_TRY IT_
Below are records; work out how many of their lines hold the string "Tour" and give that number alone.

Dataset entries:
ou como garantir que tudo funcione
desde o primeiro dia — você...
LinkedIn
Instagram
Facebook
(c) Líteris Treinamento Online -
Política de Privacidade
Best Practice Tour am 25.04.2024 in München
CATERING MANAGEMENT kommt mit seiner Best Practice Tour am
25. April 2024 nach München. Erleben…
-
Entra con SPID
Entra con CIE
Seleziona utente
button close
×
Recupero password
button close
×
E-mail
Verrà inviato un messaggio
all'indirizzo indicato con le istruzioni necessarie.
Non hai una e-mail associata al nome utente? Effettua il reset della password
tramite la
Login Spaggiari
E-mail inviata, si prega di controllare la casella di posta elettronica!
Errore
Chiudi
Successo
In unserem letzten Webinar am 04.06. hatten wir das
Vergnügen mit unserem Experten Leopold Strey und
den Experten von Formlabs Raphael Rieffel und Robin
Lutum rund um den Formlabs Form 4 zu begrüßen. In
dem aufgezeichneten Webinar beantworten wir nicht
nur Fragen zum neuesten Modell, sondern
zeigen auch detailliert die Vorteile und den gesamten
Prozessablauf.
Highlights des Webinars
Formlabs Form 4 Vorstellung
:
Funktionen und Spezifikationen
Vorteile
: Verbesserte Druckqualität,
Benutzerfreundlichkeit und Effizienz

_SOLUTION_
2